La commission a ensuite autorisé, à l'unanimité, la publication de ces débats et des travaux de la commission sous la forme d'un rapport d'information.

ANNEXES

- lettre en date du 24 janvier 2008, de M. Philippe Séguin, premier président de la Cour des comptes, à M. Jean Arthuis, président de la commission des finances du sénat

- Référé n° 49730 de la Cour des comptes sur des observations dans la perspective d'une fusion de l'agence nationale pour l'emploi (ANPE) et de l'assurance-chômage (unédic)

* 1 Allocution du Président de la République du 2 octobre 2007, à Dijon, sur la réinsertion par le travail.

* 2 Rapport n° 91 - Tome III - Annexe 33 « Loi de finances pour 2008 - Travail et emploi ».

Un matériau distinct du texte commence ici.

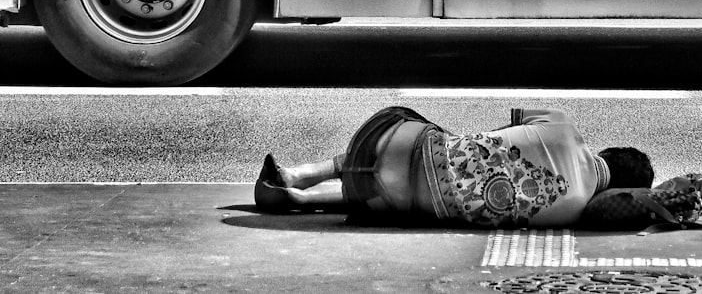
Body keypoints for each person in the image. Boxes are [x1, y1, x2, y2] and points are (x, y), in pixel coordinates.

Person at [254, 106, 654, 227]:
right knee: (416, 195)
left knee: (434, 142)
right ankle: (297, 199)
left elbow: (500, 131)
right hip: (398, 203)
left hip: (392, 144)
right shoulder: (576, 210)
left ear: (607, 150)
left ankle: (298, 175)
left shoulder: (563, 124)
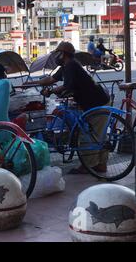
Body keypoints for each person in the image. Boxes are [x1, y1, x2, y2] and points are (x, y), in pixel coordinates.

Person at [25, 42, 110, 174]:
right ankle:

* 3 Le coût du projet Géode, estimé à 22,8 millions d'euros en 1996, s'est élevé à 135,5 millions d'euros sans qu'il y ait le moindre début d'application.

* 4 Une indemnité spécifique à 2.500 correspondants informatiques a été instituée pour tenir compte du surcroît de travail lié au projet Géode et continue toujours à être versée alors que l'application a été abandonné en 2005.

* 5 Le projet de loi relatif à la réforme du service public de l'emploi n° 141 (2007-2008), déposé au Sénat le 14 décembre 2007.

* 6 Rapport n° 154 (2007-2008) « Réforme du service public de l'emploi » de Mme Catherine Procaccia au nom de la commission des affaires sociale, déposé le 8 janvier 2008, p.14.

* 7 Projet de loi n° 390 (2007-2008) relatif aux droits et aux devoirs des demandeurs d'emploi, déposé au Sénat le 11 juin 2008.

* 8 Rapport n° 366 (2007-2008) « Conduite et résultats du contrôle budgétaire au service d'une meilleure gestion des comptes publics ».